======== Recorded data ========

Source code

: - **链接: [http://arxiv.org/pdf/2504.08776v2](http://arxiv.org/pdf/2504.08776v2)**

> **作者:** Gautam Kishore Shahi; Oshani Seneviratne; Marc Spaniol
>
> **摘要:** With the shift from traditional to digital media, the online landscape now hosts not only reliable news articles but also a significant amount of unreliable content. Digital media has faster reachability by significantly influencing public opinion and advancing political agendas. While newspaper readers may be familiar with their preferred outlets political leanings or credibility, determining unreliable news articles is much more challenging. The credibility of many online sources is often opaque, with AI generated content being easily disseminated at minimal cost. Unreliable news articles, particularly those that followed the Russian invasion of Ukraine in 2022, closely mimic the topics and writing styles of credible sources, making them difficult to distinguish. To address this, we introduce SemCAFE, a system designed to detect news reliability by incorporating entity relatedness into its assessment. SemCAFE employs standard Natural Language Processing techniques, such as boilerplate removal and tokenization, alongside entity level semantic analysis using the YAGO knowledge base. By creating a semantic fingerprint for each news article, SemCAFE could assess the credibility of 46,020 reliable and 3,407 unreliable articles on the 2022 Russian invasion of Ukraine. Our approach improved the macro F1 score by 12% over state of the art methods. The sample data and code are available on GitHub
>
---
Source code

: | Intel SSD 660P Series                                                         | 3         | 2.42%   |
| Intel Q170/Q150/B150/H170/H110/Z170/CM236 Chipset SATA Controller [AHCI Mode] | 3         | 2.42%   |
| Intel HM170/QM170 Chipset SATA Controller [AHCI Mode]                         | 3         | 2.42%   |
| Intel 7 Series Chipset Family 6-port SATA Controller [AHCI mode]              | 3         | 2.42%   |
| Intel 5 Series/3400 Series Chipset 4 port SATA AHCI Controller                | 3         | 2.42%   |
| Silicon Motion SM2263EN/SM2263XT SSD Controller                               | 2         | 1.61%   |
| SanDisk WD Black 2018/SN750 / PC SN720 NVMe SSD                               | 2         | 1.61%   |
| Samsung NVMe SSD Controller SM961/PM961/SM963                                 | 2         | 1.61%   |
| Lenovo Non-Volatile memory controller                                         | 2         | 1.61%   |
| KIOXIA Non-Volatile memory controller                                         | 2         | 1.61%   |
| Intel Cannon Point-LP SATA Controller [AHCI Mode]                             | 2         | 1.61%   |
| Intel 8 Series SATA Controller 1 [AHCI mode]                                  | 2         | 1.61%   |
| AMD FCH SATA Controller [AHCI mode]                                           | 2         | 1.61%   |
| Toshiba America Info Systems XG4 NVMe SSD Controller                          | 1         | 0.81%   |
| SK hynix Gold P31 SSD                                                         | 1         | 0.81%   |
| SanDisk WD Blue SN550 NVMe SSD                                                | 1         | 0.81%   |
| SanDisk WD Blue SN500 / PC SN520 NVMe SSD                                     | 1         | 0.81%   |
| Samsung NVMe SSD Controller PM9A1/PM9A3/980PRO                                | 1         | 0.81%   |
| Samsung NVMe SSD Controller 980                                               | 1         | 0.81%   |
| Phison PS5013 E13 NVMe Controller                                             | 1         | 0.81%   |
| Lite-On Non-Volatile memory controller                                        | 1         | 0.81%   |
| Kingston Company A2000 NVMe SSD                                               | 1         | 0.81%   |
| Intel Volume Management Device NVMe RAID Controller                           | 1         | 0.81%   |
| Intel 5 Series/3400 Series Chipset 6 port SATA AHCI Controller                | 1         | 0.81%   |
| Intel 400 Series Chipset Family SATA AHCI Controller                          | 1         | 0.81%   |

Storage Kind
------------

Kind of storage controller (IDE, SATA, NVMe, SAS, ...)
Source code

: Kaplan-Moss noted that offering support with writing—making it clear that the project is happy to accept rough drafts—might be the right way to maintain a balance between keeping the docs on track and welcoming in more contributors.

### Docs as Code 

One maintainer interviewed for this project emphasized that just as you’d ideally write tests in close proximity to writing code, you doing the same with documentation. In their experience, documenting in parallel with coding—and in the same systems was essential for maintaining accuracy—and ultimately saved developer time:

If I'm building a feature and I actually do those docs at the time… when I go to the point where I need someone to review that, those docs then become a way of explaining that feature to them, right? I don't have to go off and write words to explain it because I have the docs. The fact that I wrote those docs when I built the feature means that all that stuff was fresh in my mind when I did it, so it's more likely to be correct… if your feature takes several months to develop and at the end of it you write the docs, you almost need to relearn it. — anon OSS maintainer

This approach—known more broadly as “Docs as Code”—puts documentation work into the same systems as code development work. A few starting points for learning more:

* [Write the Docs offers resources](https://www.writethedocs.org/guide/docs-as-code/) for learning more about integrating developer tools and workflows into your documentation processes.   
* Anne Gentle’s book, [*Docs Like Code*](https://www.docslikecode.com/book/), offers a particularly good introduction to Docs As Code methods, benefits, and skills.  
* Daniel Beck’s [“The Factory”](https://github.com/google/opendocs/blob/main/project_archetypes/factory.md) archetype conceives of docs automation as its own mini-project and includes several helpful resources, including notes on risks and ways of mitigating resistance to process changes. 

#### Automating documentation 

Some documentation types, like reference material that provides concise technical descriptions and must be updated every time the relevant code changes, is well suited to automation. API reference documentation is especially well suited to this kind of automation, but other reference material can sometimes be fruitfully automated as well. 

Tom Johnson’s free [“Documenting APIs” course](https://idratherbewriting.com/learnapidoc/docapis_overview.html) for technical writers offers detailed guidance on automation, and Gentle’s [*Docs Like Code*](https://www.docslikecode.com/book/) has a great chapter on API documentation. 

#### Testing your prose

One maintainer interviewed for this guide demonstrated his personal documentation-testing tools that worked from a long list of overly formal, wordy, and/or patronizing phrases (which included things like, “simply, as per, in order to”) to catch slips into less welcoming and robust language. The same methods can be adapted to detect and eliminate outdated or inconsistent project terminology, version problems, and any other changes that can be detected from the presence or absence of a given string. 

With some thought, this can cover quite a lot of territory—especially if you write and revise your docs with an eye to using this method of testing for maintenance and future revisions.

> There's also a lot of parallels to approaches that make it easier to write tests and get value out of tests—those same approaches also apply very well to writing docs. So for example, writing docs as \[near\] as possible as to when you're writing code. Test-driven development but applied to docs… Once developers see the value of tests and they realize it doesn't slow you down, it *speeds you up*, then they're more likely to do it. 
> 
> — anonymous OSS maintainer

========

What the exercise asks |
Reproduce the records word for word.

Written answer |
Source code

: - **链接: [http://arxiv.org/pdf/2504.08776v2](http://arxiv.org/pdf/2504.08776v2)**

> **作者:** Gautam Kishore Shahi; Oshani Seneviratne; Marc Spaniol
>
> **摘要:** With the shift from traditional to digital media, the online landscape now hosts not only reliable news articles but also a significant amount of unreliable content. Digital media has faster reachability by significantly influencing public opinion and advancing political agendas. While newspaper readers may be familiar with their preferred outlets political leanings or credibility, determining unreliable news articles is much more challenging. The credibility of many online sources is often opaque, with AI generated content being easily disseminated at minimal cost. Unreliable news articles, particularly those that followed the Russian invasion of Ukraine in 2022, closely mimic the topics and writing styles of credible sources, making them difficult to distinguish. To address this, we introduce SemCAFE, a system designed to detect news reliability by incorporating entity relatedness into its assessment. SemCAFE employs standard Natural Language Processing techniques, such as boilerplate removal and tokenization, alongside entity level semantic analysis using the YAGO knowledge base. By creating a semantic fingerprint for each news article, SemCAFE could assess the credibility of 46,020 reliable and 3,407 unreliable articles on the 2022 Russian invasion of Ukraine. Our approach improved the macro F1 score by 12% over state of the art methods. The sample data and code are available on GitHub
>
---
Source code

: | Intel SSD 660P Series                                                         | 3         | 2.42%   |
| Intel Q170/Q150/B150/H170/H110/Z170/CM236 Chipset SATA Controller [AHCI Mode] | 3         | 2.42%   |
| Intel HM170/QM170 Chipset SATA Controller [AHCI Mode]                         | 3         | 2.42%   |
| Intel 7 Series Chipset Family 6-port SATA Controller [AHCI mode]              | 3         | 2.42%   |
| Intel 5 Series/3400 Series Chipset 4 port SATA AHCI Controller                | 3         | 2.42%   |
| Silicon Motion SM2263EN/SM2263XT SSD Controller                               | 2         | 1.61%   |
| SanDisk WD Black 2018/SN750 / PC SN720 NVMe SSD                               | 2         | 1.61%   |
| Samsung NVMe SSD Controller SM961/PM961/SM963                                 | 2         | 1.61%   |
| Lenovo Non-Volatile memory controller                                         | 2         | 1.61%   |
| KIOXIA Non-Volatile memory controller                                         | 2         | 1.61%   |
| Intel Cannon Point-LP SATA Controller [AHCI Mode]                             | 2         | 1.61%   |
| Intel 8 Series SATA Controller 1 [AHCI mode]                                  | 2         | 1.61%   |
| AMD FCH SATA Controller [AHCI mode]                                           | 2         | 1.61%   |
| Toshiba America Info Systems XG4 NVMe SSD Controller                          | 1         | 0.81%   |
| SK hynix Gold P31 SSD                                                         | 1         | 0.81%   |
| SanDisk WD Blue SN550 NVMe SSD                                                | 1         | 0.81%   |
| SanDisk WD Blue SN500 / PC SN520 NVMe SSD                                     | 1         | 0.81%   |
| Samsung NVMe SSD Controller PM9A1/PM9A3/980PRO                                | 1         | 0.81%   |
| Samsung NVMe SSD Controller 980                                               | 1         | 0.81%   |
| Phison PS5013 E13 NVMe Controller                                             | 1         | 0.81%   |
| Lite-On Non-Volatile memory controller                                        | 1         | 0.81%   |
| Kingston Company A2000 NVMe SSD                                               | 1         | 0.81%   |
| Intel Volume Management Device NVMe RAID Controller                           | 1         | 0.81%   |
| Intel 5 Series/3400 Series Chipset 6 port SATA AHCI Controller                | 1         | 0.81%   |
| Intel 400 Series Chipset Family SATA AHCI Controller                          | 1         | 0.81%   |

Storage Kind
------------

Kind of storage controller (IDE, SATA, NVMe, SAS, ...)
Source code

: Kaplan-Moss noted that offering support with writing—making it clear that the project is happy to accept rough drafts—might be the right way to maintain a balance between keeping the docs on track and welcoming in more contributors.

### Docs as Code 

One maintainer interviewed for this project emphasized that just as you’d ideally write tests in close proximity to writing code, you doing the same with documentation. In their experience, documenting in parallel with coding—and in the same systems was essential for maintaining accuracy—and ultimately saved developer time:

If I'm building a feature and I actually do those docs at the time… when I go to the point where I need someone to review that, those docs then become a way of explaining that feature to them, right? I don't have to go off and write words to explain it because I have the docs. The fact that I wrote those docs when I built the feature means that all that stuff was fresh in my mind when I did it, so it's more likely to be correct… if your feature takes several months to develop and at the end of it you write the docs, you almost need to relearn it. — anon OSS maintainer

This approach—known more broadly as “Docs as Code”—puts documentation work into the same systems as code development work. A few starting points for learning more:

* [Write the Docs offers resources](https://www.writethedocs.org/guide/docs-as-code/) for learning more about integrating developer tools and workflows into your documentation processes.   
* Anne Gentle’s book, [*Docs Like Code*](https://www.docslikecode.com/book/), offers a particularly good introduction to Docs As Code methods, benefits, and skills.  
* Daniel Beck’s [“The Factory”](https://github.com/google/opendocs/blob/main/project_archetypes/factory.md) archetype conceives of docs automation as its own mini-project and includes several helpful resources, including notes on risks and ways of mitigating resistance to process changes. 

#### Automating documentation 

Some documentation types, like reference material that provides concise technical descriptions and must be updated every time the relevant code changes, is well suited to automation. API reference documentation is especially well suited to this kind of automation, but other reference material can sometimes be fruitfully automated as well. 

Tom Johnson’s free [“Documenting APIs” course](https://idratherbewriting.com/learnapidoc/docapis_overview.html) for technical writers offers detailed guidance on automation, and Gentle’s [*Docs Like Code*](https://www.docslikecode.com/book/) has a great chapter on API documentation. 

#### Testing your prose

One maintainer interviewed for this guide demonstrated his personal documentation-testing tools that worked from a long list of overly formal, wordy, and/or patronizing phrases (which included things like, “simply, as per, in order to”) to catch slips into less welcoming and robust language. The same methods can be adapted to detect and eliminate outdated or inconsistent project terminology, version problems, and any other changes that can be detected from the presence or absence of a given string. 

With some thought, this can cover quite a lot of territory—especially if you write and revise your docs with an eye to using this method of testing for maintenance and future revisions.

> There's also a lot of parallels to approaches that make it easier to write tests and get value out of tests—those same approaches also apply very well to writing docs. So for example, writing docs as \[near\] as possible as to when you're writing code. Test-driven development but applied to docs… Once developers see the value of tests and they realize it doesn't slow you down, it *speeds you up*, then they're more likely to do it. 
> 
> — anonymous OSS maintainer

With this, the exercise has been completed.